- French: Les maudits sauvages
- Directed by: Jean Pierre Lefebvre
- Written by: Jean Pierre Lefebvre
- Starring: Rachel Cailhier Pierre Dufresne Nicole Filion Luc Granger
- Cinematography: Jean-Claude Labrecque
- Edited by: Marguerite Duparc
- Music by: Walter Boudreau
- Production company: Cinak
- Distributed by: Faroun Films
- Release date: May 1971 (Cannes);
- Running time: 116 minutes
- Country: Canada
- Language: French

= Those Damned Savages =

1971 Canadian film

Those Damned Savages (Les maudits sauvages) is a Canadian drama film, directed by Jean Pierre Lefebvre and released in 1971. A satirical critique of colonialism, the film explores its thesis that racist attitudes toward First Nations have not changed through a narrative that places various real historical figures from the 17th century in modern-day Montreal.

The film stars Rachel Cailhier as Tékacouita, a young Mohawk woman in New France who is taken to the city by coureur de bois Thomas Hébert (Pierre Dufresne) to work as a domestic servant, after being forcibly separated from her fiancé.

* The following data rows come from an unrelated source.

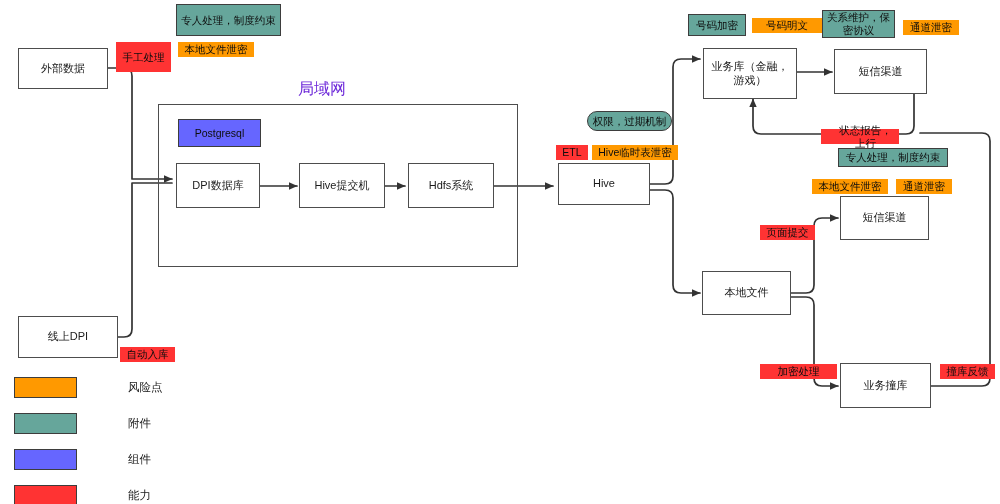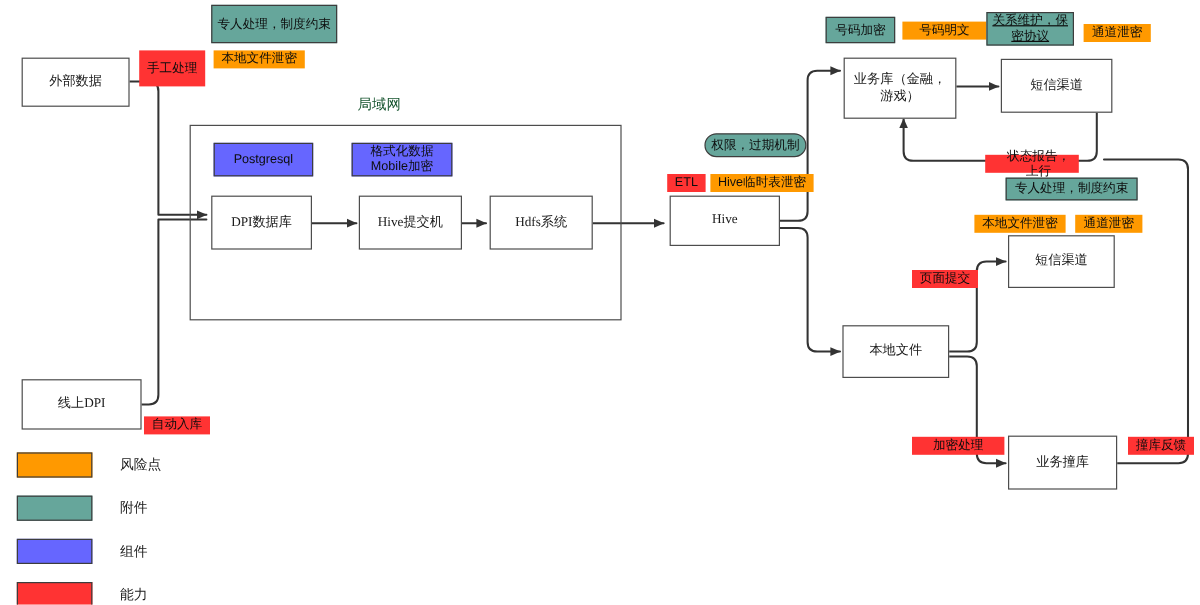--- a/index.html
+++ b/index.html
@@ -28,32 +28,31 @@
     border: 1.6px solid #4d4d4d;
     background: #ffffff;
     color: #1a1a1a;
     display: flex;
     align-items: center;
     justify-content: center;
     text-align: center;
     font-size: 11px;
     line-height: 1.25;
     padding: 2px 4px;
-    font-family: Liberation Serif, serif;
   }
   .group-box {
     position: absolute;
     box-sizing: border-box;
     border: 1.6px solid #4d4d4d;
     background: transparent;
   }
   .group-title {
     position: absolute;
-    font-size: 12px;
-    color: #14532d;
+    font-size: 16px;
+    color: #6d28d9;
     white-space: nowrap;
   }
   .tag {
     position: absolute;
     box-sizing: border-box;
     font-size: 10.5px;
     line-height: 1.2;
     color: #0d0d0d;
     text-align: center;
     display: flex;
@@ -70,20 +69,21 @@
     position: absolute;
     left: 14px;
     top: 372px;
     width: 230px;
   }
   .legend-row {
     display: flex;
     align-items: center;
     height: 30px;
     margin-bottom: 6px;
+    gap: 28px;
   }
   .legend-swatch {
     width: 63px;
     height: 21px;
     border: 1.6px solid #3d3d3d;
     box-sizing: border-box;
   }
   .legend-label {
     margin-left: 23px;
     font-size: 11.5px;
@@ -176,36 +176,34 @@
   </div>
 
   <div class="tag attach" style="left:176px; top:4px; width:105px; height:32px;">专人处理，制度约束</div>
 
   <div class="tag ability" style="left:116px; top:42px; width:55px; height:30px;">手工处理</div>
 
   <div class="tag risk" style="left:178px; top:42px; width:76px; height:15px;">本地文件泄密</div>
 
   <div class="tag component" style="left:178px; top:119px; width:83px; height:28px;">Postgresql</div>
 
-  <div class="tag component" style="left:293px; top:119px; width:84px; height:28px;">格式化数据
-Mobile加密</div>
 
   <div class="tag ability" style="left:120px; top:347px; width:55px; height:15px;">自动入库</div>
 
   <div class="tag attach" style="left:587px; top:111px; width:85px; height:20px;border-radius:12px;">权限，过期机制</div>
 
   <div class="tag ability" style="left:556px; top:145px; width:32px; height:15px;">ETL</div>
 
   <div class="tag risk" style="left:592px; top:145px; width:86px; height:15px;">Hive临时表泄密</div>
 
   <div class="tag attach" style="left:688px; top:14px; width:58px; height:22px;">号码加密</div>
 
   <div class="tag risk" style="left:752px; top:18px; width:70px; height:15px;">号码明文</div>
 
-  <div class="tag attach" style="left:822px; top:10px; width:73px; height:28px;text-decoration:underline;">关系维护，保密协议</div>
+  <div class="tag attach" style="left:822px; top:10px; width:73px; height:28px;">关系维护，保密协议</div>
 
   <div class="tag risk" style="left:903px; top:20px; width:56px; height:15px;">通道泄密</div>
 
   <div class="tag ability" style="left:821px; top:129px; width:78px; height:15px;padding-left:14px;">状态报告，上行</div>
 
   <div class="tag attach" style="left:838px; top:148px; width:110px; height:19px;">专人处理，制度约束</div>
 
   <div class="tag risk" style="left:812px; top:179px; width:76px; height:15px;">本地文件泄密</div>
 
   <div class="tag risk" style="left:896px; top:179px; width:56px; height:15px;">通道泄密</div>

In Montreal, Thomas forces Tékacouita to work as a go-go dancer in a nightclub, where she repeatedly deals with attempted sexual assault and other modern problems until her fiancé arrives to save her.

The film's cast also includes Nicole Filion as Jeanne Mance, Luc Granger as abbé Frelaté and Marcel Sabourin as Jean Talon.

The film premiered in the Directors' Fortnight program at the 1971 Cannes Film Festival.